Begin PROVIDED RECORDS

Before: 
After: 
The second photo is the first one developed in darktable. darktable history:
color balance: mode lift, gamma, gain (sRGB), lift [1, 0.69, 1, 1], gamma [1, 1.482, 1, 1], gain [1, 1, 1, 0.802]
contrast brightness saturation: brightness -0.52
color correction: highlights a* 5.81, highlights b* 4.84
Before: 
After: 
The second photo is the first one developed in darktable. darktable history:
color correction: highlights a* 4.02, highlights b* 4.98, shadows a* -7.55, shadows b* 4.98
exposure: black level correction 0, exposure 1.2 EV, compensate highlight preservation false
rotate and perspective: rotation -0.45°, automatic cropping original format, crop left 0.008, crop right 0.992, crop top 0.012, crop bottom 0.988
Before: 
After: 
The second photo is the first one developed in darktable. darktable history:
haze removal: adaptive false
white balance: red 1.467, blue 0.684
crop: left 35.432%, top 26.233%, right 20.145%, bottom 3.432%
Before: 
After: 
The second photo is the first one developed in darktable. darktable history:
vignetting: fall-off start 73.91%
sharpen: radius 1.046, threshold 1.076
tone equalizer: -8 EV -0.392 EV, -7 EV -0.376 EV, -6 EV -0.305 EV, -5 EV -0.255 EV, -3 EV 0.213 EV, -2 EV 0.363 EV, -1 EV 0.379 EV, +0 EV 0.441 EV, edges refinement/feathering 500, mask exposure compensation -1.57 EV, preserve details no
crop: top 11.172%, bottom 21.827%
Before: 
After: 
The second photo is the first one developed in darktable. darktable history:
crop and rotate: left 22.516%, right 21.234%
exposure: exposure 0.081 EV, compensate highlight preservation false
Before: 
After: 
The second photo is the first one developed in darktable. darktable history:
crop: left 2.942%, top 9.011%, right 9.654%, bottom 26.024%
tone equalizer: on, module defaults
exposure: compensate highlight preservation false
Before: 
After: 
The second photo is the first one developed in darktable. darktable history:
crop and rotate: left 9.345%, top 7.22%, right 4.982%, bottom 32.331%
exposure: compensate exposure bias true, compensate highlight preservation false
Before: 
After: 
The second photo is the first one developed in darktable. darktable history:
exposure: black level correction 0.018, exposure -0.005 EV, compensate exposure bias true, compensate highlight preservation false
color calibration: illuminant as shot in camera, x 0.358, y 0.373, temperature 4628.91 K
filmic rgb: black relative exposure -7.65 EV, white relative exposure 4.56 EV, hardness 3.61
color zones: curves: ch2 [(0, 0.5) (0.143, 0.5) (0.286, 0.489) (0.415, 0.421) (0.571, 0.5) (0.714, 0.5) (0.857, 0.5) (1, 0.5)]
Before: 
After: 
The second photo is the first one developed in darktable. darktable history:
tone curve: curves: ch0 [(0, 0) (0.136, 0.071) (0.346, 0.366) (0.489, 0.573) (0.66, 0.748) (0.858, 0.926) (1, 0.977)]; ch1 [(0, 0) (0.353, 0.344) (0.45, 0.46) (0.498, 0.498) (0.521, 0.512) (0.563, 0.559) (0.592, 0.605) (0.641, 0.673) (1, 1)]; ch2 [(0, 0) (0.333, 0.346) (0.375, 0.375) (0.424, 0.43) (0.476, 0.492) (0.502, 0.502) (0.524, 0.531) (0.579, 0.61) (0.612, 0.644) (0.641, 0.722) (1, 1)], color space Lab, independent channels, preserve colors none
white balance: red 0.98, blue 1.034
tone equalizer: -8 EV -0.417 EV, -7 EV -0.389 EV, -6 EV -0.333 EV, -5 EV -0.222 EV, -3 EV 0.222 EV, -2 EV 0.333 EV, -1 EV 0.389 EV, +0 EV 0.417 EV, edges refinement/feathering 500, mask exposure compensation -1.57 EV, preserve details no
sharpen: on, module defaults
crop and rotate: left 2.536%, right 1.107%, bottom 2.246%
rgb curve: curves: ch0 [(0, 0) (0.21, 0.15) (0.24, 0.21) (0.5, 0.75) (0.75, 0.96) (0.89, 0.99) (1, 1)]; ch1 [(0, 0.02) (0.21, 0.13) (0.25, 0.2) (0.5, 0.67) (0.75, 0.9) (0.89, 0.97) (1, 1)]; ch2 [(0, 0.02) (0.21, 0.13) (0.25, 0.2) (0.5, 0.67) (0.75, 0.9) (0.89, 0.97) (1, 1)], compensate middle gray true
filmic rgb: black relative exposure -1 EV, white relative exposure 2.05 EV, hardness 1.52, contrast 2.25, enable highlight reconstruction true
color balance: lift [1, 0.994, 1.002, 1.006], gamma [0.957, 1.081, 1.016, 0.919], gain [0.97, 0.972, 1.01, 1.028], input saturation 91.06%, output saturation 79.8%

End PROVIDED RECORDS

• [THE REQUEST] Copy the rows word for word, from the first line through the line containing "exposure: exposure 0.081", with both ends included.

• [WRITTEN ANSWER]
Before: 
After: 
The second photo is the first one developed in darktable. darktable history:
color balance: mode lift, gamma, gain (sRGB), lift [1, 0.69, 1, 1], gamma [1, 1.482, 1, 1], gain [1, 1, 1, 0.802]
contrast brightness saturation: brightness -0.52
color correction: highlights a* 5.81, highlights b* 4.84
Before: 
After: 
The second photo is the first one developed in darktable. darktable history:
color correction: highlights a* 4.02, highlights b* 4.98, shadows a* -7.55, shadows b* 4.98
exposure: black level correction 0, exposure 1.2 EV, compensate highlight preservation false
rotate and perspective: rotation -0.45°, automatic cropping original format, crop left 0.008, crop right 0.992, crop top 0.012, crop bottom 0.988
Before: 
After: 
The second photo is the first one developed in darktable. darktable history:
haze removal: adaptive false
white balance: red 1.467, blue 0.684
crop: left 35.432%, top 26.233%, right 20.145%, bottom 3.432%
Before: 
After: 
The second photo is the first one developed in darktable. darktable history:
vignetting: fall-off start 73.91%
sharpen: radius 1.046, threshold 1.076
tone equalizer: -8 EV -0.392 EV, -7 EV -0.376 EV, -6 EV -0.305 EV, -5 EV -0.255 EV, -3 EV 0.213 EV, -2 EV 0.363 EV, -1 EV 0.379 EV, +0 EV 0.441 EV, edges refinement/feathering 500, mask exposure compensation -1.57 EV, preserve details no
crop: top 11.172%, bottom 21.827%
Before: 
After: 
The second photo is the first one developed in darktable. darktable history:
crop and rotate: left 22.516%, right 21.234%
exposure: exposure 0.081 EV, compensate highlight preservation false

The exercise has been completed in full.